I need to admit something: I don’t favor AMOLED screen technology. I wouldn’t go as far to say that I don’t like it, but give me a choice of two devices with similar specification but one has an AMOLED screen and one has a LCD, I’ll take the LCD. Part of the reason for this is because AMOLED screens can have such vivid color saturation that it burns the back of my head (that’s a slight exaggeration – editor) and another part is because then an AMOLED shows white, it’s operating at its least efficient. I do a lot of writing and editing on my Android devices and very few applications allow me to reverse the screen from black on white, to white on black. This is really hard on the battery! And finally, it’s partially because some AMOLED screens show burn in a very short space of time but all degenerate over a period of time. Part of buying a modern electronic device is planned obsolescence. So I have to take it on the chin that after a couple of years that my shiny HTC One M8 will likely be below the entry level specifications, but I don’t like the idea that the screen is going to wear out. And it’s this last factor that makes the rumor that Samsung has been recycling old screens into new handsets that would put me off a business.

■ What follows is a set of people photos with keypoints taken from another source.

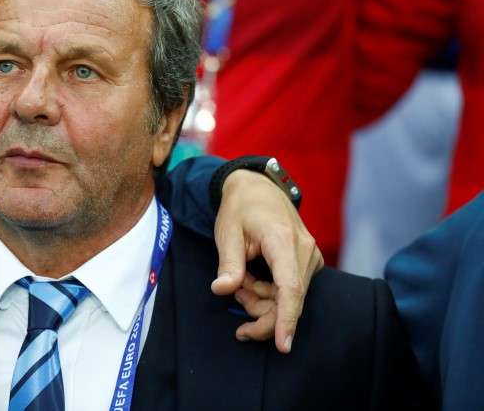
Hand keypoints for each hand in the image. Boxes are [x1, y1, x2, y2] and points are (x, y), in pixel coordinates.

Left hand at [211, 170, 323, 353]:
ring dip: (262, 299)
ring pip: (290, 298)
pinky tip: (252, 279)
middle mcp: (304, 251)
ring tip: (240, 280)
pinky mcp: (308, 261)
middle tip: (234, 297)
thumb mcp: (227, 232)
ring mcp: (310, 256)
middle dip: (261, 312)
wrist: (257, 188)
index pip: (290, 289)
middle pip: (290, 300)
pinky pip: (291, 289)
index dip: (286, 319)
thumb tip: (222, 290)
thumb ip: (228, 262)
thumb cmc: (240, 208)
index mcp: (284, 242)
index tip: (283, 345)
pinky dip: (270, 292)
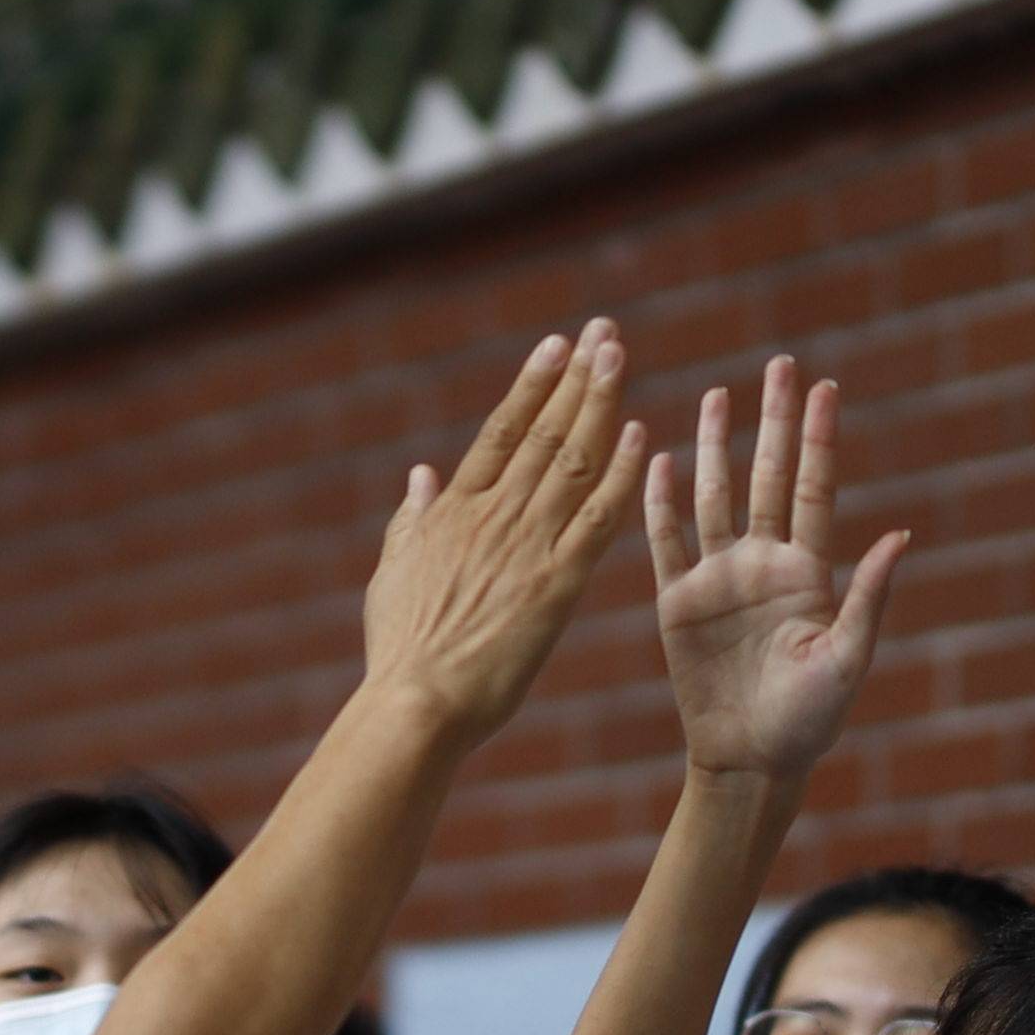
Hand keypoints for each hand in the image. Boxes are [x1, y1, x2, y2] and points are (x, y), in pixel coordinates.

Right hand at [361, 326, 645, 745]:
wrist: (416, 703)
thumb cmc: (401, 651)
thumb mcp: (394, 574)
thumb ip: (411, 519)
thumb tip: (418, 474)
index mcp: (454, 511)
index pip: (502, 431)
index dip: (533, 384)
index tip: (558, 345)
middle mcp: (495, 515)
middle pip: (545, 431)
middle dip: (577, 378)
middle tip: (604, 332)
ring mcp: (528, 545)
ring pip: (573, 460)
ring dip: (600, 404)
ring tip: (620, 359)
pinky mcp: (558, 584)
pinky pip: (598, 518)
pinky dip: (620, 474)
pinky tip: (641, 435)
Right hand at [643, 357, 911, 788]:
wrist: (750, 762)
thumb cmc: (809, 720)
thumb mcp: (847, 659)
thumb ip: (868, 597)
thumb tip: (900, 537)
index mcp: (807, 573)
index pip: (812, 489)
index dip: (818, 439)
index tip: (825, 388)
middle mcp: (762, 564)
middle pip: (767, 476)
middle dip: (774, 421)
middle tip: (780, 366)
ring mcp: (718, 579)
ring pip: (716, 497)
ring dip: (718, 447)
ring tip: (719, 395)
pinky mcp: (676, 603)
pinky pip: (665, 542)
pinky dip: (661, 502)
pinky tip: (661, 460)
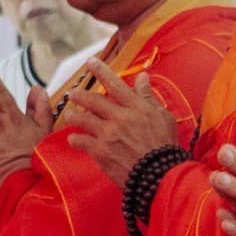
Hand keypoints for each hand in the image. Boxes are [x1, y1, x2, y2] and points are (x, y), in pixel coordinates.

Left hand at [64, 59, 181, 186]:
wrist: (160, 174)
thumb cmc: (165, 145)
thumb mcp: (164, 117)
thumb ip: (149, 97)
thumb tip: (142, 77)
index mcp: (136, 107)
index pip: (115, 84)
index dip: (101, 70)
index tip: (90, 61)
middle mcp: (119, 118)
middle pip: (92, 100)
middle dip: (79, 95)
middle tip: (73, 94)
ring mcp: (108, 135)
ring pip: (81, 119)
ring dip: (73, 116)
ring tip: (70, 116)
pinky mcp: (100, 151)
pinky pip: (79, 140)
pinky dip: (75, 138)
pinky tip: (74, 139)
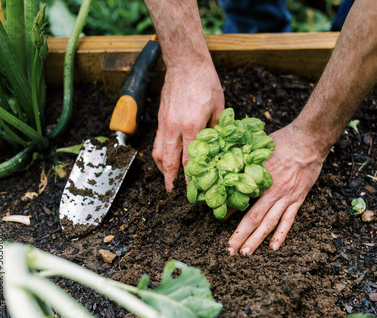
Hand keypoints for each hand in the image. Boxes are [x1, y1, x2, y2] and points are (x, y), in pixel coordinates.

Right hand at [152, 60, 223, 190]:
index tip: (193, 191)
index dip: (190, 179)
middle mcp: (174, 127)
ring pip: (159, 154)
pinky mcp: (160, 119)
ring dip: (163, 170)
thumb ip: (216, 130)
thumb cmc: (205, 83)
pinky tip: (166, 161)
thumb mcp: (219, 107)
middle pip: (169, 161)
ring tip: (169, 182)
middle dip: (171, 181)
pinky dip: (160, 156)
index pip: (189, 160)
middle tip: (174, 195)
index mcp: (192, 126)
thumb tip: (217, 149)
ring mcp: (164, 123)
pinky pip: (157, 143)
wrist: (185, 64)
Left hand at [227, 123, 327, 254]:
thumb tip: (228, 170)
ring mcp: (287, 197)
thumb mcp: (259, 149)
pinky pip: (288, 220)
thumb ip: (245, 161)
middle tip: (228, 250)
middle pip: (254, 218)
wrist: (309, 140)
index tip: (217, 220)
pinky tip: (273, 247)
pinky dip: (281, 235)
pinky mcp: (298, 199)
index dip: (228, 212)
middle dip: (240, 236)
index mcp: (261, 179)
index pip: (241, 200)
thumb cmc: (282, 141)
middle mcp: (274, 192)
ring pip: (270, 224)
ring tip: (246, 253)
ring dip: (257, 240)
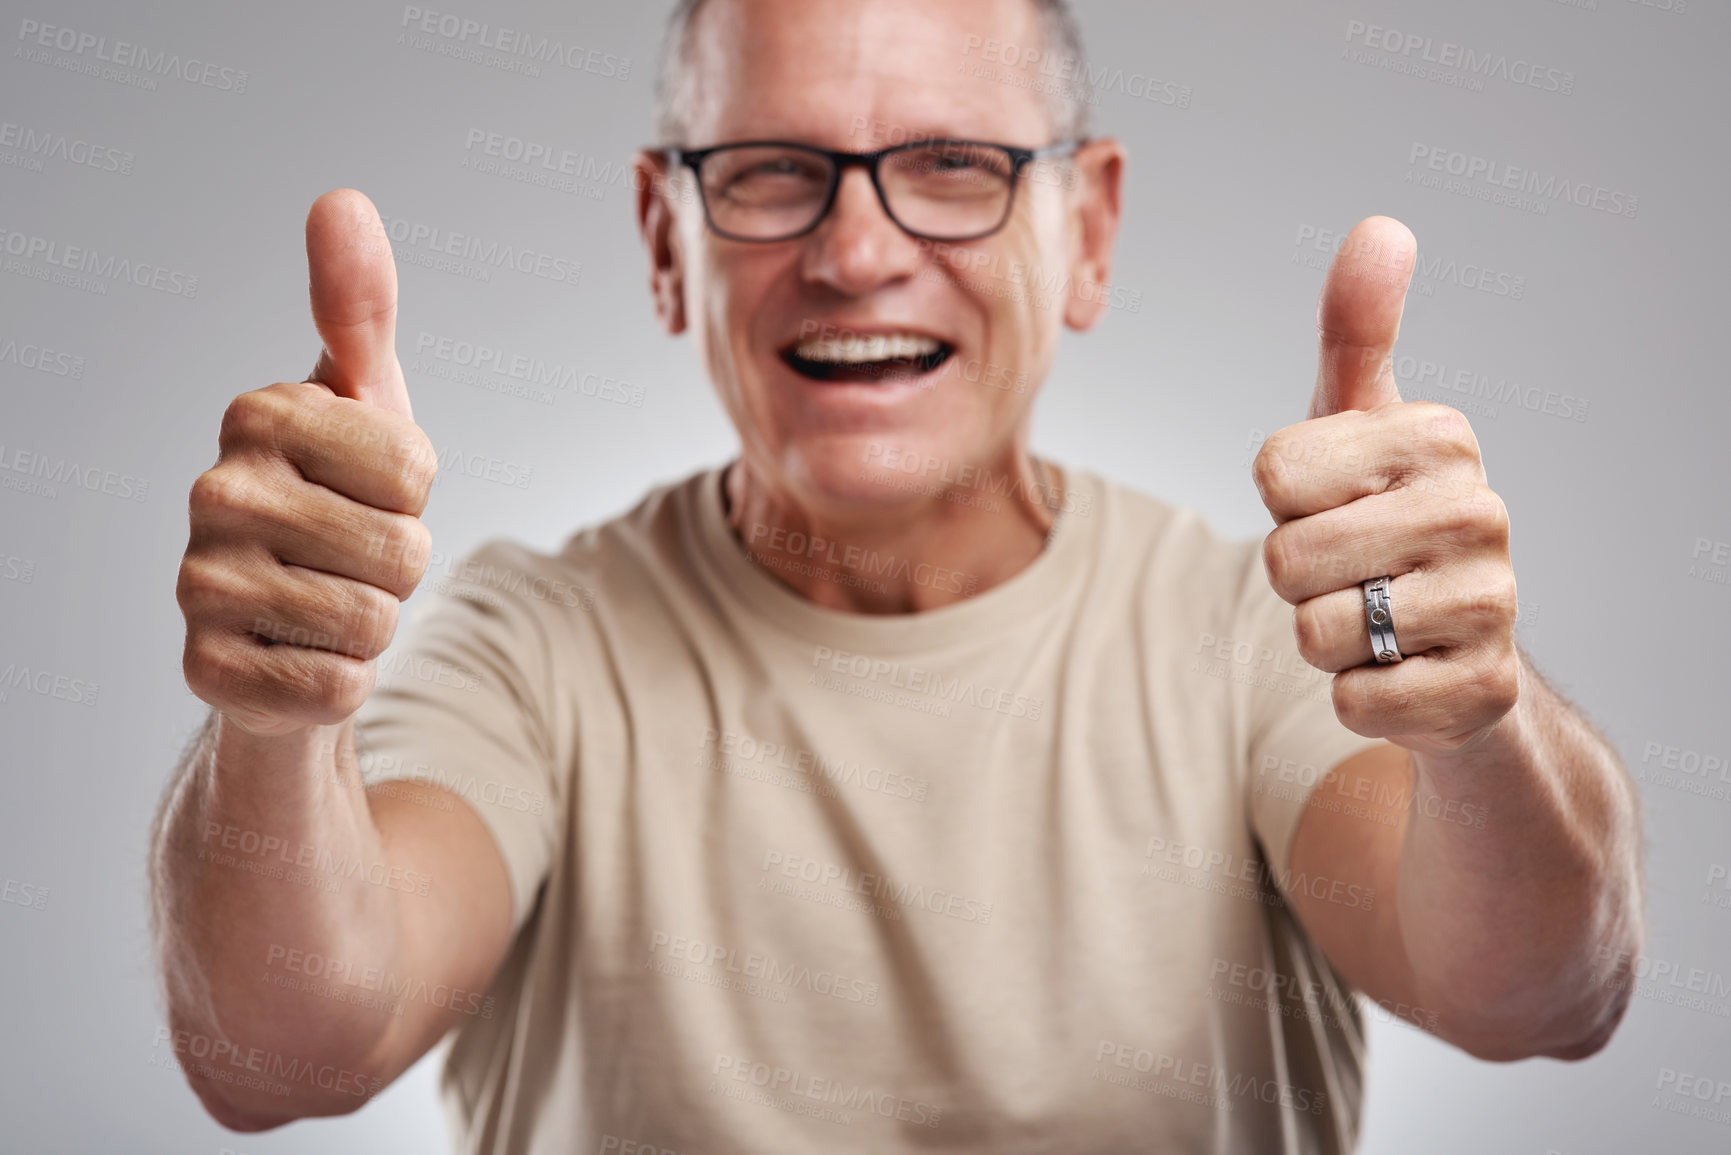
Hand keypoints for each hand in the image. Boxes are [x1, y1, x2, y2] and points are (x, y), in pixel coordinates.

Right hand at [177, 189, 436, 736]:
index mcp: (259, 415)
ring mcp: (200, 585)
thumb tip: (341, 199)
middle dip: (400, 568)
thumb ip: (359, 308)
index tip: (366, 493)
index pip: (417, 471)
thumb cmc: (336, 501)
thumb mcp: (364, 403)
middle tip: (347, 558)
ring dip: (373, 626)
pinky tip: (298, 657)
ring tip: (324, 603)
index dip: (413, 497)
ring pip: (374, 622)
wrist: (283, 626)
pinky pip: (339, 686)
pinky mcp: (207, 671)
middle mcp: (214, 491)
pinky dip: (342, 681)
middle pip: (403, 551)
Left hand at [1251, 216, 1518, 754]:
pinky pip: (1352, 699)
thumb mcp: (1358, 425)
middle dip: (1296, 580)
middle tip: (1351, 573)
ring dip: (1324, 639)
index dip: (1282, 503)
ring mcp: (1490, 604)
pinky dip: (1356, 695)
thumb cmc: (1382, 521)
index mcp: (1441, 437)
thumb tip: (1381, 227)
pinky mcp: (1482, 690)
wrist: (1457, 651)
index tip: (1334, 503)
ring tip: (1378, 620)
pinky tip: (1402, 672)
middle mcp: (1480, 511)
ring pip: (1314, 633)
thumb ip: (1355, 331)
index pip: (1274, 473)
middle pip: (1286, 559)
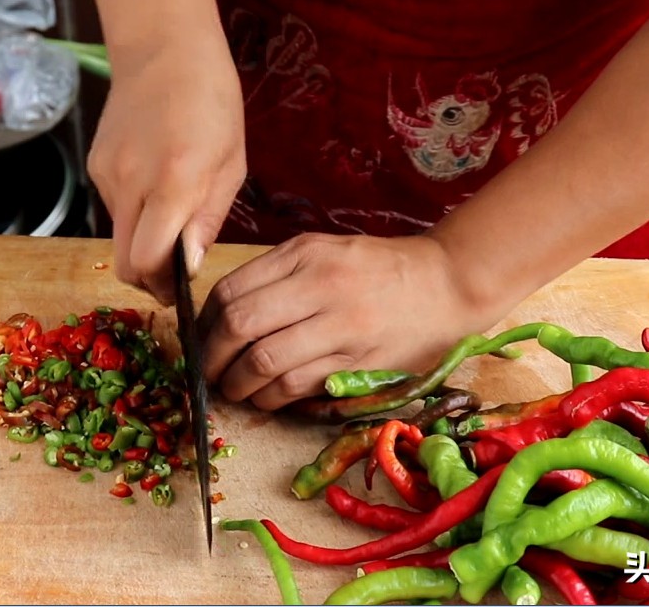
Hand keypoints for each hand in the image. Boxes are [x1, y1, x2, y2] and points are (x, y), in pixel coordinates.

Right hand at [88, 37, 245, 304]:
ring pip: (119, 236)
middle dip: (149, 278)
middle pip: (124, 261)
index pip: (147, 261)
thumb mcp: (231, 165)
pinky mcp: (94, 165)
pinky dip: (135, 211)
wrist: (164, 48)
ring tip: (172, 211)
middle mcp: (131, 182)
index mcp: (174, 181)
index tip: (180, 289)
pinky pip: (114, 208)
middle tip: (174, 273)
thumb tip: (189, 267)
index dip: (162, 286)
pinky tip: (155, 182)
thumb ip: (208, 220)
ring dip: (144, 240)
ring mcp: (106, 173)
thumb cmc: (212, 101)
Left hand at [196, 232, 506, 410]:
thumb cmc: (379, 268)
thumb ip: (276, 275)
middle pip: (240, 326)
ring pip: (265, 362)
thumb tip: (220, 314)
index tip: (201, 340)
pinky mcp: (359, 362)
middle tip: (208, 374)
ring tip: (235, 390)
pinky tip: (268, 398)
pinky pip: (298, 386)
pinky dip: (272, 398)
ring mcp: (341, 326)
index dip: (205, 323)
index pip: (231, 291)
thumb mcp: (324, 250)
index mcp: (305, 255)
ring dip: (239, 385)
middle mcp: (320, 286)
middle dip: (212, 358)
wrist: (447, 282)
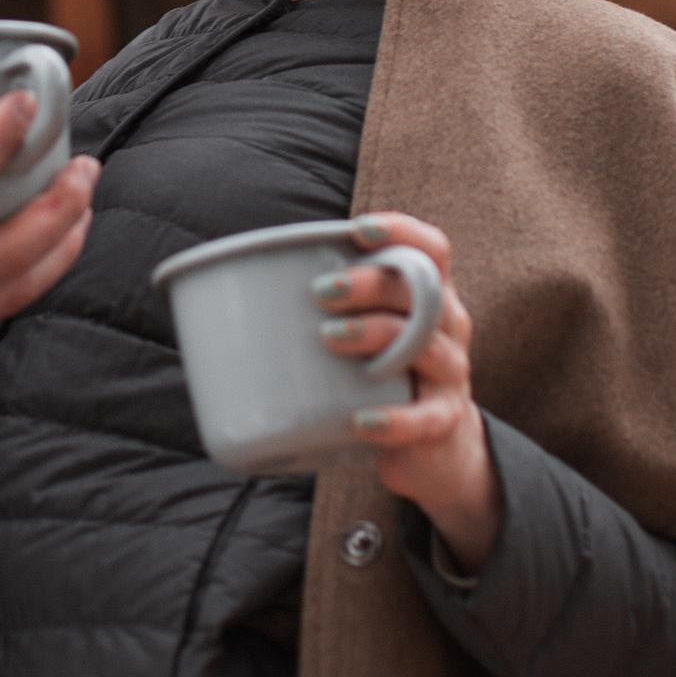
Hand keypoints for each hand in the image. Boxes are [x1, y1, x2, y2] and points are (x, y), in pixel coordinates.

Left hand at [313, 214, 500, 573]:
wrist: (432, 446)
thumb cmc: (381, 372)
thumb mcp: (366, 331)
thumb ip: (323, 307)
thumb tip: (226, 292)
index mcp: (429, 294)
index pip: (432, 248)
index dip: (401, 231)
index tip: (358, 229)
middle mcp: (447, 326)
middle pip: (420, 291)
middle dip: (369, 283)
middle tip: (320, 289)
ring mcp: (449, 373)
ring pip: (424, 345)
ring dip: (374, 335)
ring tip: (328, 338)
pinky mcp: (442, 420)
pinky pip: (422, 418)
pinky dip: (391, 419)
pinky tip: (359, 420)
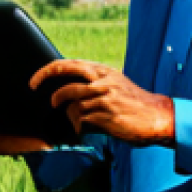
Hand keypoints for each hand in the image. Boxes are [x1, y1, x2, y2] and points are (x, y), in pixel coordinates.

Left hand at [30, 60, 173, 145]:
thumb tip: (67, 93)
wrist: (158, 117)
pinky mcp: (106, 114)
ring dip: (67, 110)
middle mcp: (103, 81)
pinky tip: (84, 128)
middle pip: (66, 75)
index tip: (36, 79)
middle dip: (45, 77)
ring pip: (72, 102)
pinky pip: (82, 119)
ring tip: (70, 115)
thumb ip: (93, 84)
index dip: (49, 70)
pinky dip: (78, 125)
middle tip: (33, 86)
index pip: (70, 63)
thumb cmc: (134, 103)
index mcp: (103, 71)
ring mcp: (104, 97)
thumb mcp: (115, 84)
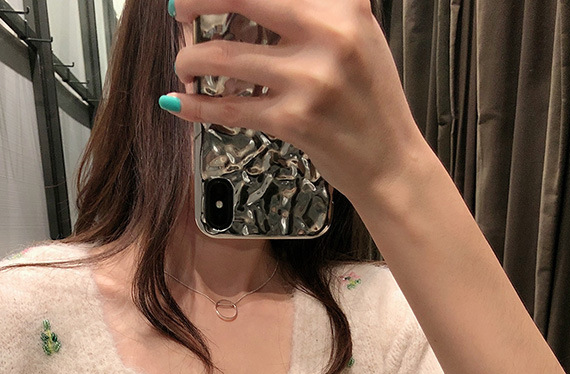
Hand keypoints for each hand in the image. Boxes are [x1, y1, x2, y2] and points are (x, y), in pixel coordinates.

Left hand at [164, 0, 425, 206]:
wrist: (389, 162)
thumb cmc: (369, 101)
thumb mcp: (355, 35)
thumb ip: (312, 11)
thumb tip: (247, 4)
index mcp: (342, 5)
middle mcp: (328, 35)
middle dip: (195, 1)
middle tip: (179, 10)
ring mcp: (309, 80)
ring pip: (223, 57)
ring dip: (191, 60)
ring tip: (187, 65)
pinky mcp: (294, 120)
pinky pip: (229, 108)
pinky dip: (197, 105)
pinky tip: (181, 101)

However, that’s the essence of the claims that have been circulating through social media. They’ve been accompanied by pictures and videos showing an alleged Samsung smartphone production line showing how recycled screens are put into newly built devices. Samsung have responded to these rumors and said: “There is a rumor that we have used recycled AMOLED display panels in our smartphones, but it is not true at all. Recycled AMOLED display panels have not been used at all in product manufacturing processes, while some of the panels have been employed for paid warranty services.” Samsung’s blog goes on to explain that it uses recycled components to reduce repair costs but obtains customer consent before using these parts. Of the individual responsible for posting the images “This individual is not one of our employees and it is not sure if the place shown in the pictures and videos is our factory.” We could speculate if the person is an ex-employee and disgruntled at his former bosses following the recent shake up, or if there’s an element of truth in the matter.

I’ve often wondered how difficult it would be for a business to work based on reassembling old smartphone components, but mostly that’s because I’ve always wanted to see how well (say) Apple’s custom processor runs a decent different operating system. I’m quite sure that Samsung wouldn’t dare use recycled components in handsets purported as new devices because they have considerable value in the brand and if this rumor is true, it could be devastating for the company. No, I put more money on this being a hoax by a disgruntled employee. It wouldn’t put me off Samsung devices.